Extracted data entries
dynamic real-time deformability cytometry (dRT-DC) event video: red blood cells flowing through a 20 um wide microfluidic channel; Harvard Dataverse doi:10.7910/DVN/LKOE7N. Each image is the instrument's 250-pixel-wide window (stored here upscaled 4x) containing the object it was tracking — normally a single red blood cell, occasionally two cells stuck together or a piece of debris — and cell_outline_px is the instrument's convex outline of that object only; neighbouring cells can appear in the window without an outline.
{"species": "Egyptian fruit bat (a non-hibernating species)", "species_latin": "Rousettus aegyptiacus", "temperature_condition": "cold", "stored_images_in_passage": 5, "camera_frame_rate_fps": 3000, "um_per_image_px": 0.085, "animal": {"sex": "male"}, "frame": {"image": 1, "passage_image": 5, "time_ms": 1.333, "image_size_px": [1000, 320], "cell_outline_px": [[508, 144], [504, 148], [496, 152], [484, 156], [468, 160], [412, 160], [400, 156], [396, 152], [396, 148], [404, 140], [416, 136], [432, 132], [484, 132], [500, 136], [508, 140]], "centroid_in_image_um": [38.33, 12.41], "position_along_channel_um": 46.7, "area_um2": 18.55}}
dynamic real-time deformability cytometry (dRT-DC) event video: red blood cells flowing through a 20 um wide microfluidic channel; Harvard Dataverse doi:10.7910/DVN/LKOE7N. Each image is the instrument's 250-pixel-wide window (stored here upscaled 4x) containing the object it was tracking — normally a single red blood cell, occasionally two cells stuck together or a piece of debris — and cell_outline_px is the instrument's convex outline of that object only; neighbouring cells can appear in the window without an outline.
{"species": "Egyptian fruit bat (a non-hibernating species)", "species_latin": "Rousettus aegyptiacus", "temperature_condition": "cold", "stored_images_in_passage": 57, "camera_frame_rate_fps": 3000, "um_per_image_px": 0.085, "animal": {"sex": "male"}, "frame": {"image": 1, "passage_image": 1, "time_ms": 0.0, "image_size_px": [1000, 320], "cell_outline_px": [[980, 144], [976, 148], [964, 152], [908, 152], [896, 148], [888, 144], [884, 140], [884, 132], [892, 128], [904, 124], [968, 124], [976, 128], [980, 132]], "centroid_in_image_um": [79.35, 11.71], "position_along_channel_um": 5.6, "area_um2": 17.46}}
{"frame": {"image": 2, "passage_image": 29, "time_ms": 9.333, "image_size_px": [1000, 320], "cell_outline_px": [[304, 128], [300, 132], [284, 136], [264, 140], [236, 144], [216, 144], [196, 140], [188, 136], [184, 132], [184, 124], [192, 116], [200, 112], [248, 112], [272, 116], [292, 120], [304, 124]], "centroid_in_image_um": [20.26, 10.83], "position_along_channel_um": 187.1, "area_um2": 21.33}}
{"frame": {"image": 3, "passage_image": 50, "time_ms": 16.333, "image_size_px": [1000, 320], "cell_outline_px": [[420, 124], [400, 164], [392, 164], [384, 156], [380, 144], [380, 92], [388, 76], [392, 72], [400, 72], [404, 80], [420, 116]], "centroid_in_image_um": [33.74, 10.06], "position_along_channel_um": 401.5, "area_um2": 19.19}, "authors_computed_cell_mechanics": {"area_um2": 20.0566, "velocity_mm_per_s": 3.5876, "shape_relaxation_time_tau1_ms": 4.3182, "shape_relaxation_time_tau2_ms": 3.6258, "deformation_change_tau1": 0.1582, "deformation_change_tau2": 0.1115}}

What you should do
Repeat every entry exactly as written above.

Result below
dynamic real-time deformability cytometry (dRT-DC) event video: red blood cells flowing through a 20 um wide microfluidic channel; Harvard Dataverse doi:10.7910/DVN/LKOE7N. Each image is the instrument's 250-pixel-wide window (stored here upscaled 4x) containing the object it was tracking — normally a single red blood cell, occasionally two cells stuck together or a piece of debris — and cell_outline_px is the instrument's convex outline of that object only; neighbouring cells can appear in the window without an outline.
{"species": "Egyptian fruit bat (a non-hibernating species)", "species_latin": "Rousettus aegyptiacus", "temperature_condition": "cold", "stored_images_in_passage": 5, "camera_frame_rate_fps": 3000, "um_per_image_px": 0.085, "animal": {"sex": "male"}, "frame": {"image": 1, "passage_image": 5, "time_ms": 1.333, "image_size_px": [1000, 320], "cell_outline_px": [[508, 144], [504, 148], [496, 152], [484, 156], [468, 160], [412, 160], [400, 156], [396, 152], [396, 148], [404, 140], [416, 136], [432, 132], [484, 132], [500, 136], [508, 140]], "centroid_in_image_um": [38.33, 12.41], "position_along_channel_um": 46.7, "area_um2": 18.55}}
dynamic real-time deformability cytometry (dRT-DC) event video: red blood cells flowing through a 20 um wide microfluidic channel; Harvard Dataverse doi:10.7910/DVN/LKOE7N. Each image is the instrument's 250-pixel-wide window (stored here upscaled 4x) containing the object it was tracking — normally a single red blood cell, occasionally two cells stuck together or a piece of debris — and cell_outline_px is the instrument's convex outline of that object only; neighbouring cells can appear in the window without an outline.
{"species": "Egyptian fruit bat (a non-hibernating species)", "species_latin": "Rousettus aegyptiacus", "temperature_condition": "cold", "stored_images_in_passage": 57, "camera_frame_rate_fps": 3000, "um_per_image_px": 0.085, "animal": {"sex": "male"}, "frame": {"image": 1, "passage_image": 1, "time_ms": 0.0, "image_size_px": [1000, 320], "cell_outline_px": [[980, 144], [976, 148], [964, 152], [908, 152], [896, 148], [888, 144], [884, 140], [884, 132], [892, 128], [904, 124], [968, 124], [976, 128], [980, 132]], "centroid_in_image_um": [79.35, 11.71], "position_along_channel_um": 5.6, "area_um2": 17.46}}
{"frame": {"image": 2, "passage_image": 29, "time_ms": 9.333, "image_size_px": [1000, 320], "cell_outline_px": [[304, 128], [300, 132], [284, 136], [264, 140], [236, 144], [216, 144], [196, 140], [188, 136], [184, 132], [184, 124], [192, 116], [200, 112], [248, 112], [272, 116], [292, 120], [304, 124]], "centroid_in_image_um": [20.26, 10.83], "position_along_channel_um": 187.1, "area_um2": 21.33}}
{"frame": {"image": 3, "passage_image": 50, "time_ms": 16.333, "image_size_px": [1000, 320], "cell_outline_px": [[420, 124], [400, 164], [392, 164], [384, 156], [380, 144], [380, 92], [388, 76], [392, 72], [400, 72], [404, 80], [420, 116]], "centroid_in_image_um": [33.74, 10.06], "position_along_channel_um": 401.5, "area_um2": 19.19}, "authors_computed_cell_mechanics": {"area_um2": 20.0566, "velocity_mm_per_s": 3.5876, "shape_relaxation_time_tau1_ms": 4.3182, "shape_relaxation_time_tau2_ms": 3.6258, "deformation_change_tau1": 0.1582, "deformation_change_tau2": 0.1115}}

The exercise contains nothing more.